My second wish for the New Year is that your home become where you gently clasp hands again with your People’s sources of spiritual nourishment, alongside Festive storytelling and singing around the dining room table. This is supplemented by our Shul, your home nearby your home. Speaking of naming, a synagogue’s traditional names Beit Knesset, Midrash, Tefillah, all derive from the word Bayit, meaning home, which is from where we should exercise better taste in electing to engage today’s problems.

When you are rooted, grounded, and nourished – that is – when you’re enjoying your home field advantage, you don’t have to struggle to dispel doubt and uncertainty. Instead, you can prove capable of factoring it into your life and responding to it by being at your best. The quiet current of turning point toward your intimacy with Adonai runs counter to all gusty tipping point winds.

There is an application from the world of else-thinking that is positive. It asks: What else can I become?

Consider but one example that reminds me of how adaptive a person or professional can become when they’re at home, comfortable in their own skin.

If you visit a certain floor of the University of Michigan hospital in Ann Arbor, it wouldn’t be long before you’d meet cancer patients who’d tell you how grateful they are for Candice Walker.
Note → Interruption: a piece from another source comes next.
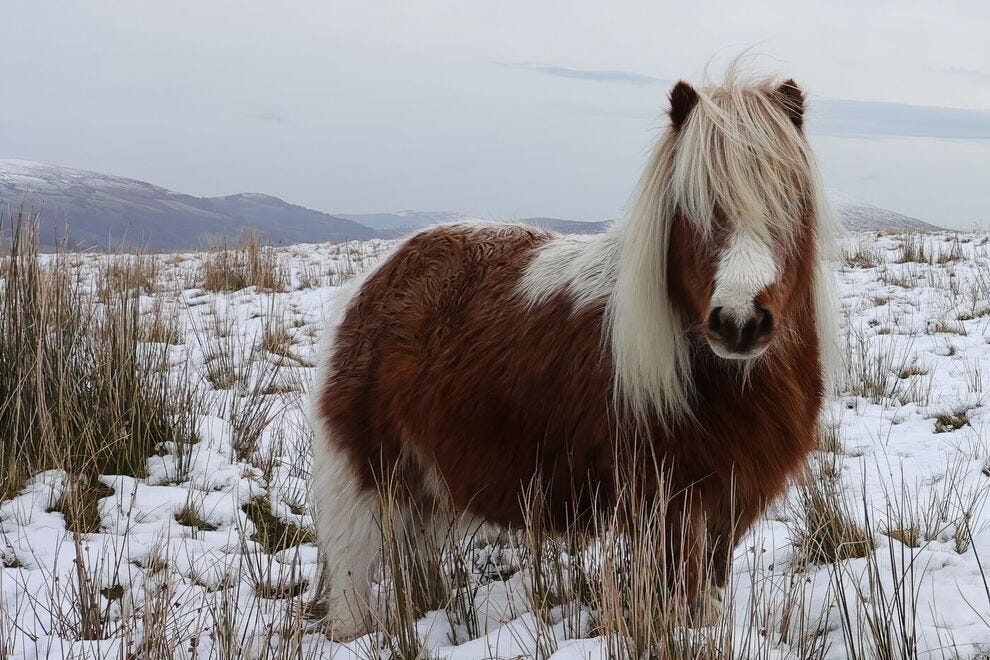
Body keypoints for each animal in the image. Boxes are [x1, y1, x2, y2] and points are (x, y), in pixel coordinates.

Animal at [308, 69, 836, 636]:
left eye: (790, 203)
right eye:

As organizational psychologist Adam Grant writes, ‘her mission was not only to protect their fragile immune systems – it was also to care for their fragile emotions.” She’d often be there first to comfort families members, showing up with bagels and coffee, when their loved one’s were undergoing treatment.
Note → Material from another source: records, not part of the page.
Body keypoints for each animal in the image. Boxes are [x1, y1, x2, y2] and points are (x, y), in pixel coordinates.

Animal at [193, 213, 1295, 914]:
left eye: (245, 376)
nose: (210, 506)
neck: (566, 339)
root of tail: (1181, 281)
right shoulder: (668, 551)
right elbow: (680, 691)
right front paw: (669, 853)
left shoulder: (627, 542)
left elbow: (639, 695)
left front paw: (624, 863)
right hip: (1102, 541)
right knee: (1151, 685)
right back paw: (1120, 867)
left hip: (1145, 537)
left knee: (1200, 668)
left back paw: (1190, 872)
Grant tells an illustrative story. One day Candice saw a patient on the floor of an elevator in intense pain. With other staff members unsure what to do, she immediately took charge, rushing the women into a wheelchair, taking her up for urgent treatment. The patient later caller her my savior. Candice isn’t a doctor or nurse. She isn’t a social worker either. She’s a custodian whose official job it was to keep the cancer center clean.

Another cleaner on a long term care unit takes it upon herself to regularly rearrange the paintings on the walls, hoping that the change in scenery might spark some curiosity among patients. When asked about it, she said, “No it’s not part of my job, but it’s part of me.”

Candice Walker likes to call the chemotherapy center the House of Hope.

With all that life has thrown our way over the past year, at times it can be hard to know where to turn. This is what Abraham recognizes. As his descendants, we know that turning points are so much more our thing than tipping points. They enable us to unearth a setting where living with doubt and uncertainty can find us emerging whole, with even more expansive selves.

This is why the Binding of Isaac is read on Rosh Hashanah. Abraham isn’t passively obedient. He is active. Early in the story, two lads that had accompanied Abraham and Isaac are told something profound. Abraham, again unprompted and at his own initiative, tells them “stay here, we will pray and then we will return.”

Friends, we are all like the lads, attending and attentive. We watch Abraham adapt – with the help of Adonai’s angel – to adopt the ram’s horn. And then we watch Abraham establish our home for Adonai, shifting away from Elohim, which we now embrace as well as our spiritual compass of better direction and better taste – a homecoming and a call to which our response may also be “we will pray and then we will return.”

Some of you have been around long enough to remember what a collect call is. In the days of land lines and directory assistance, you might occasionally pick up a ringing phone to an operator’s greeting. “I have a collect call from so-ands-so. Are you willing to accept the charges?” Consider, perhaps, the shofar as the originator of the call and the charges to be whatever personal and collective challenges you choose to grow with in the year we have just begun. May you find your own singular way to take the call, and embrace its charges in the coming year, by going out to meet them from your turf, to help shape a year when tipping points are kept in check by turning points.